Director Laura Poitras’ new documentary about Edward Snowden and the NSA, entitled CITIZENFOUR, opens in theaters across the United States tomorrow. There are also sneak peek screenings in Los Angeles, San Francisco, New York, and Washington DC tonight. You can see where the film is playing near you this weekend by going here.
Besides Edward Snowden, the film features Glenn Greenwald and William Binney, along with Kevin Bankston, Jacob Appelbaum, Ewen MacAskill, Julian Assange, Ladar Levison, David Miranda, Jeremy Scahill, and Lindsay Mills.

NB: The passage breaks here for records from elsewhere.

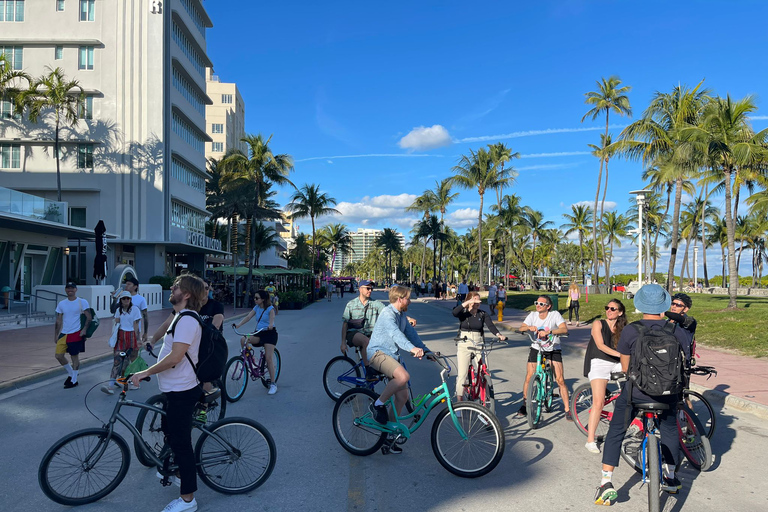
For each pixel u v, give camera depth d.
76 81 34.41
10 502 4.18
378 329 5.24
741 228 61.47
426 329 20.52
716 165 22.08
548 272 103.69
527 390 6.37
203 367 4.02
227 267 36.44
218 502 4.20
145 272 36.25
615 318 5.34
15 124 35.16
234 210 47.53
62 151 35.78
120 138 36.12
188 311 4.03
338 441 5.66
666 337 3.94
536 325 6.83
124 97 36.28
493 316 27.48
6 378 8.91
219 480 4.38
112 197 35.94
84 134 35.69
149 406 4.20
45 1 36.06
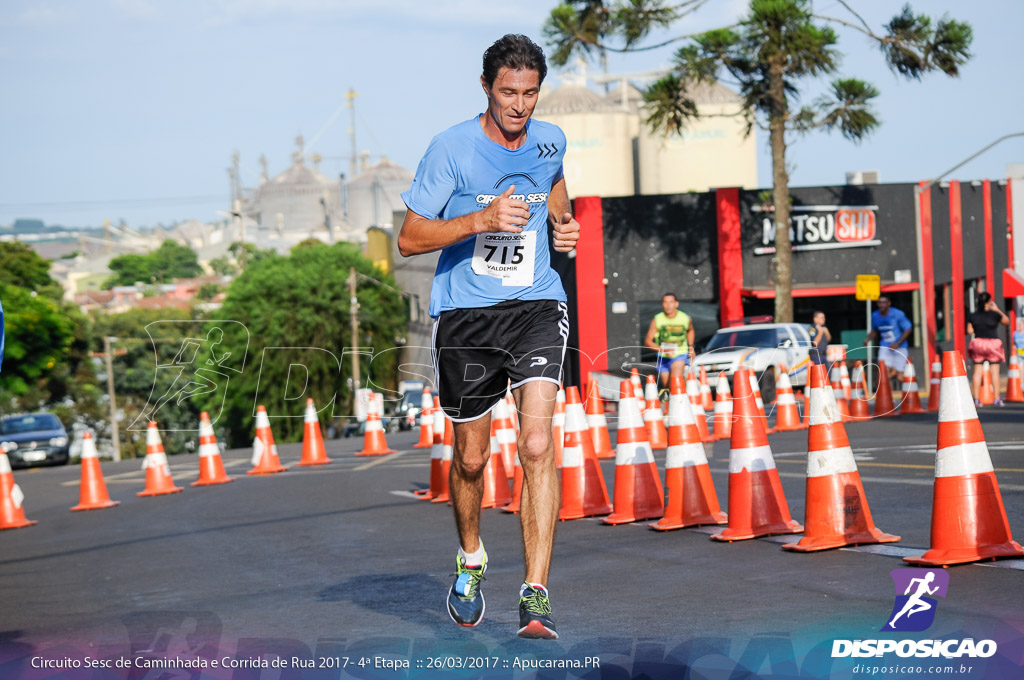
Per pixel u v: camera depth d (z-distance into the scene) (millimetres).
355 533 12406
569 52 37750
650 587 8094
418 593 8453
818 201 50906
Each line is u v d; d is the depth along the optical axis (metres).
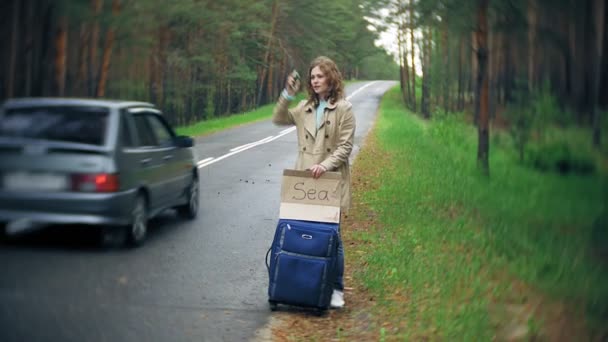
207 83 46.72
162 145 9.07
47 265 6.90
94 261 7.26
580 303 6.09
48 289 6.04
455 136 26.33
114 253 7.74
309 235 5.83
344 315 5.95
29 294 5.83
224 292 6.49
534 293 6.50
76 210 7.23
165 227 9.66
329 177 5.79
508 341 5.18
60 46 22.25
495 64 32.31
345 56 73.00
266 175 16.69
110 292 6.14
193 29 38.53
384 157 21.27
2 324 4.96
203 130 36.06
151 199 8.54
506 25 15.18
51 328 4.99
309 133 5.81
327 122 5.75
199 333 5.24
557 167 17.39
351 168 18.08
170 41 35.97
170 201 9.40
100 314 5.47
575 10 18.08
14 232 8.35
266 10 54.31
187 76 42.50
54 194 7.19
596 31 21.41
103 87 25.48
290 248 5.86
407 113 59.69
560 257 7.88
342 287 6.11
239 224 10.16
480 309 5.79
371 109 64.00
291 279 5.81
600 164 16.64
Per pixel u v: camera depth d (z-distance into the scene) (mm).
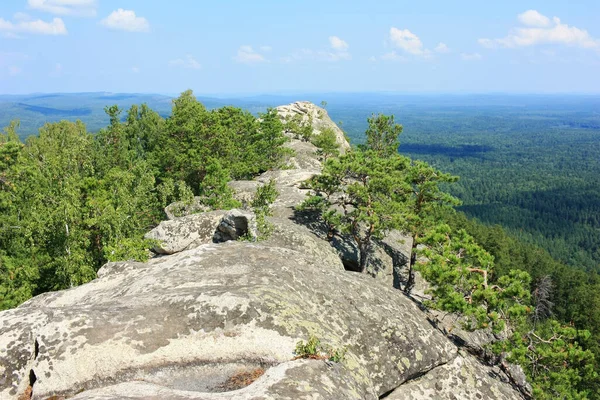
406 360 13234
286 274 13711
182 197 32812
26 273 30312
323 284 14234
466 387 13938
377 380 12477
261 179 39125
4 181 47250
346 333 12734
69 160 41750
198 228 25312
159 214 38000
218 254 15180
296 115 81312
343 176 28547
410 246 32938
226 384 8969
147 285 12633
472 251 20406
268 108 57844
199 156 45125
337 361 9500
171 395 7355
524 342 19125
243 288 11492
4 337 9180
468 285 19047
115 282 14789
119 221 29000
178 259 15148
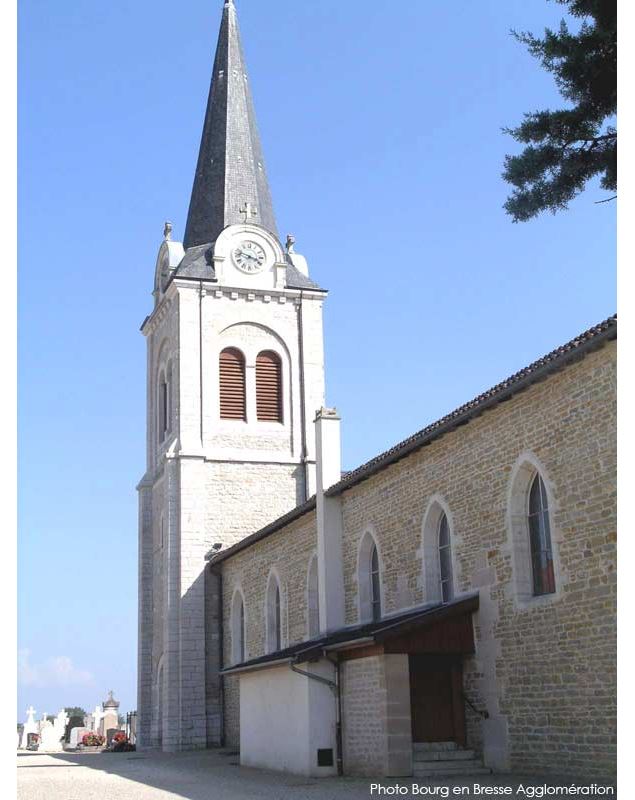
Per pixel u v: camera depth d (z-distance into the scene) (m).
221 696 36.88
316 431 27.53
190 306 41.06
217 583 38.06
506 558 18.25
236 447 40.12
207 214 44.62
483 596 18.88
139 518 42.69
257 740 24.47
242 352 41.44
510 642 17.89
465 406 19.59
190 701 36.53
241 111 46.66
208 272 41.66
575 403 16.39
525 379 17.06
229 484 39.56
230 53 47.94
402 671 18.56
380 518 23.95
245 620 34.62
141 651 40.75
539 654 17.02
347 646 19.73
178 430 39.66
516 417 18.14
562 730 16.27
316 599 28.30
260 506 39.69
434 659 19.42
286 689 22.44
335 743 20.59
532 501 18.11
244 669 25.11
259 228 42.59
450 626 18.95
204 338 40.88
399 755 18.17
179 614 37.38
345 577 25.84
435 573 21.34
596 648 15.55
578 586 16.09
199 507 38.78
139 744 39.78
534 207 11.85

The film is an enthralling look a truly historic moment in journalism and the political earthquake that followed, but since Poitras, Greenwald, and Snowden are on our board of directors, do not just take our word for it. The film has received rave reviews from film, art, culture, and political reporters since its world premiere at the New York Film Festival on October 10. You can read excerpts from all of the major reviews on Rotten Tomatoes. Here are a few that were published today:
RogerEbert.com’s Geoffrey Cheshire:
Though superlatives can mischaracterize any movie’s qualities, it is not an overstatement, I think, to call “Citizenfour,” Laura Poitras’ film about Edward Snowden, the movie of the century (to date)…
Indeed, no film has ever been historic in quite the way this one is, since it tells a story in which the filmmaker and her work play a crucial part. It’s as if Daniel Ellsberghad a friend with a movie camera who filmed his disclosure of the Pentagon Papers every step of the way. Or if the Watergate burglars had taken along a filmmaker who shot their crimes and the cover-up that followed. Except that the issues “Citizenfour” deals with are, arguably, a thousand times more potent than Vietnam or Watergate.
The Washington Post’s Anne Hornaday:
Whether you think Edward Snowden is a hero or a traitor, you should see the riveting documentary “Citizenfour,” at the very least to get to know better the young man who just a little over a year ago became one of the most pivotal — and shadowy — figures on the geopolitical stage.
The New York Times’ A.O. Scott:
Cinema, even in the service of journalism, is always more than reporting, and focusing on what Ms. Poitras’s film is about risks ignoring what it is. It’s a tense and frightening thriller that blends the brisk globe-trotting of the “Bourne” movies with the spooky, atmospheric effects of a Japanese horror film. And it is also a primal political fable for the digital age, a real-time tableau of the confrontation between the individual and the state.
Next week, the film plays in cinemas across Britain and the following week in Germany, with more countries to follow soon. More US cities will be added over time. It all depends on how the opening weekend goes so if you are in DC, LA, NY or San Francisco, so please head out to the theater to support it.
CITIZENFOUR will broadcast on HBO in the US, Channel 4 in the UK, and NDR in Germany starting in Spring 2015.